▸ The task
State how many lines in the records below contain the string "Avenue", and give nothing besides that number.
-------- Provided records
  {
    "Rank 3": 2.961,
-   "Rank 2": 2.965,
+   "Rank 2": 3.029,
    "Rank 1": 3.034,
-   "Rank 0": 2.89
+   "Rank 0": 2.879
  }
----------------
-------- Provided records
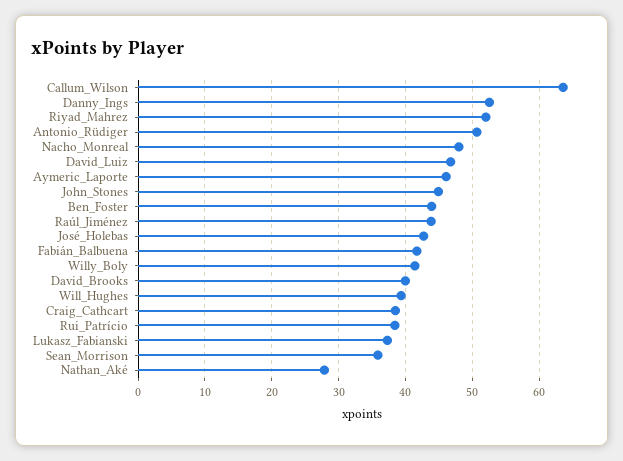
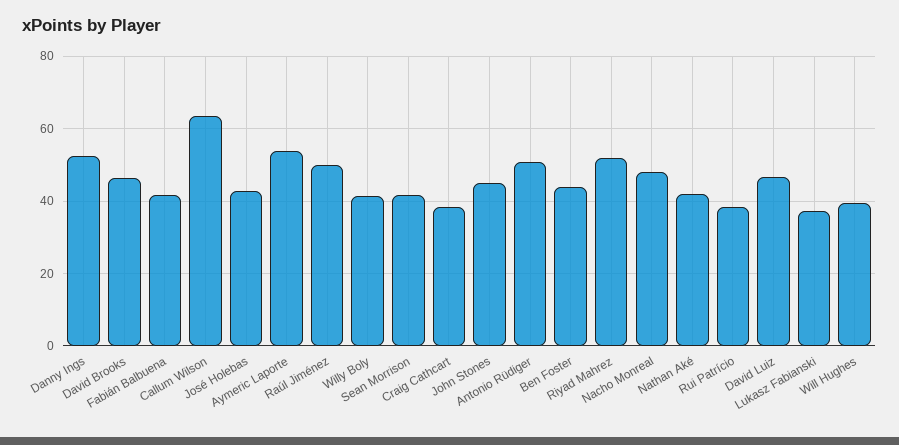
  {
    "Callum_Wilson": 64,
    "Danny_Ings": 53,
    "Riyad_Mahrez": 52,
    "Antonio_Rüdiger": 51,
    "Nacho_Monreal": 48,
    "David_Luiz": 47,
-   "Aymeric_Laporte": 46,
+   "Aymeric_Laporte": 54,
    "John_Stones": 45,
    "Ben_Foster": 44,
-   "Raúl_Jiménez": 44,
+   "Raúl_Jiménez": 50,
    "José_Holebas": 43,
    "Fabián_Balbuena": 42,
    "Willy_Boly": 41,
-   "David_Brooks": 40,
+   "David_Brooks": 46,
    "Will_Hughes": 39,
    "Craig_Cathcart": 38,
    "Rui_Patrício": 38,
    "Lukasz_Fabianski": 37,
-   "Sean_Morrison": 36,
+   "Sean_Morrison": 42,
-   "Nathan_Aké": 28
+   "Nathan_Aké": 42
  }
----------------
-------- Provided records
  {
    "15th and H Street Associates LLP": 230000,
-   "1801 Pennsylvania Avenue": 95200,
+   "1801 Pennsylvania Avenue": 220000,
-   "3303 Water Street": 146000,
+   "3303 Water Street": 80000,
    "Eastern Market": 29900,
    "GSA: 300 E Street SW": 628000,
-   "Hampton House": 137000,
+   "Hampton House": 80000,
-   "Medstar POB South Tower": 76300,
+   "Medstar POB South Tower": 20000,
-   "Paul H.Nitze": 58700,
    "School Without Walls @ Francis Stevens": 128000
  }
----------------
▸ Written reply
2